Brief Review — The Cityscapes Dataset for Semantic Urban Scene Understanding

Cityscapes, One of the Popular Semantic Segmentation Datasets

3 min readDec 22, 2022

--

**Cityscapes Dataset** (Figure from https://www.cityscapes-dataset.com/)

The Cityscapes Dataset for Semantic Urban Scene Understanding,
Cityscapes, by Daimler AG R&D, TU Darmstadt, MPI Informatics, and TU Dresden, 2016 CVPR, Over 8600 Citations (Sik-Ho Tsang @ Medium)
Semantic Segementation, Dataset

Cityscapes is comprised of a large, diverse set of stereo video sequences recorded in streets from 50 different cities.
5000 of these images have high quality pixel-level annotations.
20,000 additional images have coarse annotations to enable methods that leverage large volumes of weakly-labeled data.

Outline

Cityscapes Dataset
Results

1. Cityscapes Dataset

Several hundreds of thousands of frames were acquired from a moving vehicle during the span of several months, covering spring, summer, and fall in 50 cities, primarily in Germany but also in neighboring countries. They are not deliberately recorded in adverse weather conditions.
5000 images were manually selected from 27 cities for dense pixel-level annotation, aiming for high diversity of foreground objects, background, and overall scene layout. The annotations were done on the 20th frame of a 30-frame video snippet, which we provide in full to supply context information.
For the remaining 23 cities, a single image every 20s or 20m driving distance (whatever comes first) was selected for coarse annotation, yielding 20,000 images in total.
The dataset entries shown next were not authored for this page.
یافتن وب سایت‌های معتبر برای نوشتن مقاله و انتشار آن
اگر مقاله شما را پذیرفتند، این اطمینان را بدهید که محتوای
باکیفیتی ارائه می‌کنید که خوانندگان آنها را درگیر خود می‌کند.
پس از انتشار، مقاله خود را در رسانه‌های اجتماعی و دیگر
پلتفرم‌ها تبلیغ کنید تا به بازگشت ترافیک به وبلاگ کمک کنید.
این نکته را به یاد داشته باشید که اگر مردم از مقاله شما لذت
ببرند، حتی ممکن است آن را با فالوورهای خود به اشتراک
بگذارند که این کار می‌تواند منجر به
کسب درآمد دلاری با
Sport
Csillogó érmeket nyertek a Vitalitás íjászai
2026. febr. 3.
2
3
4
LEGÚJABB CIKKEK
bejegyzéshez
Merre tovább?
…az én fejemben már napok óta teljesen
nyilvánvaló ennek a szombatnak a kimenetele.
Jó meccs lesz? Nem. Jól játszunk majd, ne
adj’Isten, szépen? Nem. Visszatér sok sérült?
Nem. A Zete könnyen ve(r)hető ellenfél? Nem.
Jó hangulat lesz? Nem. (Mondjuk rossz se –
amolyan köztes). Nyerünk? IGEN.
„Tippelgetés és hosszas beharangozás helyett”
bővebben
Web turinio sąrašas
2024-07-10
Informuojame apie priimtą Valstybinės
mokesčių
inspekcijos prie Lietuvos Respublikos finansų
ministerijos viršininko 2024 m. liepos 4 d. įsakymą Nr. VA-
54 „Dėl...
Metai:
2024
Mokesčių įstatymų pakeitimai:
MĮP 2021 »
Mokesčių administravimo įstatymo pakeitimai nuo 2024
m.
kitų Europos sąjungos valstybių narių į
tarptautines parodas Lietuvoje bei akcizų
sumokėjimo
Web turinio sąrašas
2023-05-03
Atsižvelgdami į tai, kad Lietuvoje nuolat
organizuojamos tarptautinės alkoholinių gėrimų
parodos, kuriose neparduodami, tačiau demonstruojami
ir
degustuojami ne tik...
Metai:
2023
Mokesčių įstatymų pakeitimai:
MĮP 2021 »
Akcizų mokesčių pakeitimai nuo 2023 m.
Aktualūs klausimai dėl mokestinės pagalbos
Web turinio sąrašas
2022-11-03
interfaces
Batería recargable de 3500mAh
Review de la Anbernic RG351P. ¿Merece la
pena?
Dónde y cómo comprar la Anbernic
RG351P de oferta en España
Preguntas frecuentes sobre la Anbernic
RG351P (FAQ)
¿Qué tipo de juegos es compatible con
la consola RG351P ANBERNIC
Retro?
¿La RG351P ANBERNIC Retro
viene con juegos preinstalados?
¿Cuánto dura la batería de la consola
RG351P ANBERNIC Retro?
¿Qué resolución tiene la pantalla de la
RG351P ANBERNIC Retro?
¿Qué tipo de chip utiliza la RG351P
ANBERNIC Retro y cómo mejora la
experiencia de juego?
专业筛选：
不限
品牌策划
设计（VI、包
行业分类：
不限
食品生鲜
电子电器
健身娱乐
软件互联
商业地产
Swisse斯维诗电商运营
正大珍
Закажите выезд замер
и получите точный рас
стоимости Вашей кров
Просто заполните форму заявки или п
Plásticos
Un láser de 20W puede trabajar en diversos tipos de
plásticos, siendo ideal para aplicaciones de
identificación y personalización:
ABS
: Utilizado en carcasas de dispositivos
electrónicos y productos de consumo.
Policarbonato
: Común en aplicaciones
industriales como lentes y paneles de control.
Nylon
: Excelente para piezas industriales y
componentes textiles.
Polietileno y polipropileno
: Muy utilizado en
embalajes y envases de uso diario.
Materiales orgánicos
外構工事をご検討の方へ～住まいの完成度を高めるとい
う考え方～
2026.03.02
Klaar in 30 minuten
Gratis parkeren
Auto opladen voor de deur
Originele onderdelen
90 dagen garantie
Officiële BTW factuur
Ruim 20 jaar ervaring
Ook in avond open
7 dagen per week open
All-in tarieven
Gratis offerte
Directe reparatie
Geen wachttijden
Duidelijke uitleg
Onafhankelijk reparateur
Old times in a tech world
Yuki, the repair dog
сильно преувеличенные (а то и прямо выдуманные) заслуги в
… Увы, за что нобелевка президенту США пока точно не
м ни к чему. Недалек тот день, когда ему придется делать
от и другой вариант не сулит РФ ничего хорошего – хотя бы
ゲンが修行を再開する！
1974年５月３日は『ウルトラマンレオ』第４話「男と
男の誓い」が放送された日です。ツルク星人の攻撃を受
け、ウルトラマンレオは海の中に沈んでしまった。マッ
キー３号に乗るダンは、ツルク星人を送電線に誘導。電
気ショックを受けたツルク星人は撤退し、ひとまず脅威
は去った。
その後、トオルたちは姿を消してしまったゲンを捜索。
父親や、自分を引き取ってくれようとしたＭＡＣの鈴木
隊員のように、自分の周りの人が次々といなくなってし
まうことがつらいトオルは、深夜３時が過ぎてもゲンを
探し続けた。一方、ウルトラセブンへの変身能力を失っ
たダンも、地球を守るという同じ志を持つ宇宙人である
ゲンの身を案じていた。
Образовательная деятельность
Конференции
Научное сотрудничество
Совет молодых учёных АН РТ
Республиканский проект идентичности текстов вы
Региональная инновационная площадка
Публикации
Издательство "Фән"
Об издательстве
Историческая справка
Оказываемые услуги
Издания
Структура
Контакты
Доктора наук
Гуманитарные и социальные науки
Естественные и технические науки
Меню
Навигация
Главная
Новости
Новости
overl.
Densely annotated images are split into separate training, validation, and test sets.
Coarsely annotated images serve as additional training data only.

The above shows some statistics for each class in the dataset.

2. Results

**Quantitative results of baselines for semantic labeling**

FCN and also other SOTA approaches at that year, such as DPN [40], CRF-RNN [81], DeepLabv1 [9], and DilatedNet [79], are used to benchmark the dataset. IoU and iIoU are low, meaning that the dataset is challenging.

**Quantitative results (avg. recall in percent) of half-resolution** **FCN-8s model trained on Cityscapes images and tested on Camvid and KITTI.**

FCN-8s model trained on Cityscapes images and tested on Camvid and KITTI, and obtained reasonable performance, which means that the dataset integrates well with existing ones and allows for cross-dataset research.